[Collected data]
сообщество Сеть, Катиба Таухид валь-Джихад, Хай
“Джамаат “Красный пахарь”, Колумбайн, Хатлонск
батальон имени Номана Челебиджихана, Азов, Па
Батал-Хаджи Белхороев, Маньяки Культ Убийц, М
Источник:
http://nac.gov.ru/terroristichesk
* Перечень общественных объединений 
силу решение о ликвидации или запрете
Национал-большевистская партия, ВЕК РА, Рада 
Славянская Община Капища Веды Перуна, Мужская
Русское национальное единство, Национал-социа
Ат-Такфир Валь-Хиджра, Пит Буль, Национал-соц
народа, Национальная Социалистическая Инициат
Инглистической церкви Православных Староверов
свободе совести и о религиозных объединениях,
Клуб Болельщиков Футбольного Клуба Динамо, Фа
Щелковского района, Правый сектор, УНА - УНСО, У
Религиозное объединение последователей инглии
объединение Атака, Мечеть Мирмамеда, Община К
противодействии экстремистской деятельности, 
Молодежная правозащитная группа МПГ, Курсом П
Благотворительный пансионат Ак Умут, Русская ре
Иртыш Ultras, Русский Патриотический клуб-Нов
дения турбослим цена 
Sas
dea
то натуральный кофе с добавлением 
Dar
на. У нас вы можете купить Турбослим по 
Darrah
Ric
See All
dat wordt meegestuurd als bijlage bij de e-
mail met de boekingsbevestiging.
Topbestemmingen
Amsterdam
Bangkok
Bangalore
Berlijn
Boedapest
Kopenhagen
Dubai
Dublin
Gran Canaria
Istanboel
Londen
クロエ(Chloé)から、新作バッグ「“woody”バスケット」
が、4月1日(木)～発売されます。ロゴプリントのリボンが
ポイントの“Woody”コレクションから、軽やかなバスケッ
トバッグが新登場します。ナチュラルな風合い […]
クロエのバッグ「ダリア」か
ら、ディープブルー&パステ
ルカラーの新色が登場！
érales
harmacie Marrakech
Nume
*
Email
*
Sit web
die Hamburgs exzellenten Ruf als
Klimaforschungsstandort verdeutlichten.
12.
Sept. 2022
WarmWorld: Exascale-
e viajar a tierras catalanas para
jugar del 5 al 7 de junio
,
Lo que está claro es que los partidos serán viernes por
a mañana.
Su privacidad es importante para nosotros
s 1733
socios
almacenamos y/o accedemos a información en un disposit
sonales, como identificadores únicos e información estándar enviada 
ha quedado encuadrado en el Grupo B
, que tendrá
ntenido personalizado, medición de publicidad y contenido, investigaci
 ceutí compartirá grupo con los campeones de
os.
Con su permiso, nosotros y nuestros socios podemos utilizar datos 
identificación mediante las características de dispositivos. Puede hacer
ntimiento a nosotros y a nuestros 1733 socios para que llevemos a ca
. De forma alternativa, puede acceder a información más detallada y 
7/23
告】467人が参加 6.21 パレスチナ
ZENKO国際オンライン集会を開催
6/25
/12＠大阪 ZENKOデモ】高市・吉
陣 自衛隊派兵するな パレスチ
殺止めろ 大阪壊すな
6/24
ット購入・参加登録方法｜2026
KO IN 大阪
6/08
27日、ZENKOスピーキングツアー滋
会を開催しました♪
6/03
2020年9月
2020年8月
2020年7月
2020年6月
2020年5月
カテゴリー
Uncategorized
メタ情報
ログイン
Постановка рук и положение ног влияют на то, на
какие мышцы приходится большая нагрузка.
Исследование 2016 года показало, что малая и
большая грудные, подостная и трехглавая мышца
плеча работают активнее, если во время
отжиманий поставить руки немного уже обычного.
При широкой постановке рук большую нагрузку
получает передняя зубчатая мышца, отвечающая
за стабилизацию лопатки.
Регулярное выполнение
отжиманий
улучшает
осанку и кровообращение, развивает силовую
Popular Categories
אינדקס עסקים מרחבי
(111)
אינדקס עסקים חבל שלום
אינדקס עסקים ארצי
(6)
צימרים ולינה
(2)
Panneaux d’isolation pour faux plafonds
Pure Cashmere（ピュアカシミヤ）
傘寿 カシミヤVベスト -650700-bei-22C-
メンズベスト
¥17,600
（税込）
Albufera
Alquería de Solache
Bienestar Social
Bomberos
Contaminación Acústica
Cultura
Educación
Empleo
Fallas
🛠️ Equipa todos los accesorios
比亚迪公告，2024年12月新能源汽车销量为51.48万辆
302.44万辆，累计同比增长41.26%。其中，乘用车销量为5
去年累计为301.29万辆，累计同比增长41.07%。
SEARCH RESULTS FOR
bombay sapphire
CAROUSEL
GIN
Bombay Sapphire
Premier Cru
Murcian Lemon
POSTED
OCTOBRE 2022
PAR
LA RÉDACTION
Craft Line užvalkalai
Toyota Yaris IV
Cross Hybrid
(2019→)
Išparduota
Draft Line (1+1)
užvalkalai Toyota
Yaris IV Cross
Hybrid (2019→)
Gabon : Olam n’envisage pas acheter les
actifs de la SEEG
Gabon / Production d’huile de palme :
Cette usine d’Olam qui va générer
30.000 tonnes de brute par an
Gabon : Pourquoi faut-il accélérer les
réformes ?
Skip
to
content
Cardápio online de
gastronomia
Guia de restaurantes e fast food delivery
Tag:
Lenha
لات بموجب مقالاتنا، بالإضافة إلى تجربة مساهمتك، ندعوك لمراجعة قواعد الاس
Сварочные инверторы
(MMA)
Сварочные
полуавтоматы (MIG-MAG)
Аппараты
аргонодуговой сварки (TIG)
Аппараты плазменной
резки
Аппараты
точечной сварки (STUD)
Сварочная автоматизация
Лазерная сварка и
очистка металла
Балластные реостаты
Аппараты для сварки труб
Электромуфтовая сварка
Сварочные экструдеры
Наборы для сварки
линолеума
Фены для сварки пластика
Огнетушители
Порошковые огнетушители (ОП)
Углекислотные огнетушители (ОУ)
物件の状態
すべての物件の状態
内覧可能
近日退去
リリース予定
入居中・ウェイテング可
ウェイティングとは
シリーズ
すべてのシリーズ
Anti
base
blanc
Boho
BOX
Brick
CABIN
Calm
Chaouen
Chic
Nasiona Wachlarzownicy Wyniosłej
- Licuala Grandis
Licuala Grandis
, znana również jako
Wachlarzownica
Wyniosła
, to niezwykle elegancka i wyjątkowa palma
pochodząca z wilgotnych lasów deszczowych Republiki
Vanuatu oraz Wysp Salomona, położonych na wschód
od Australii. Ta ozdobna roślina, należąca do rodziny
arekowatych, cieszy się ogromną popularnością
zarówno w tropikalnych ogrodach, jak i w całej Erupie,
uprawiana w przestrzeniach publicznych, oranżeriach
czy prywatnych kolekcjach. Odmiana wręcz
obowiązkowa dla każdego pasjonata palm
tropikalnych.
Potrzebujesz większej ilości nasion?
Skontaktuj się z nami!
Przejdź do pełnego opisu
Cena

*DIRECTIVE*:
What are the lines above, starting at the one with "При широкой постановке рук большую нагрузку" and ending at the one with "Panneaux d’isolation pour faux plafonds"? Give them again exactly, and only them.

*ANSWER*:
При широкой постановке рук большую нагрузку
получает передняя зубчатая мышца, отвечающая
за стабилизацию лопатки.
Регулярное выполнение
отжиманий
улучшает
осанку и кровообращение, развивает силовую
Popular Categories
אינדקס עסקים מרחבי
(111)
אינדקס עסקים חבל שלום
אינדקס עסקים ארצי
(6)
צימרים ולינה
(2)
Panneaux d’isolation pour faux plafonds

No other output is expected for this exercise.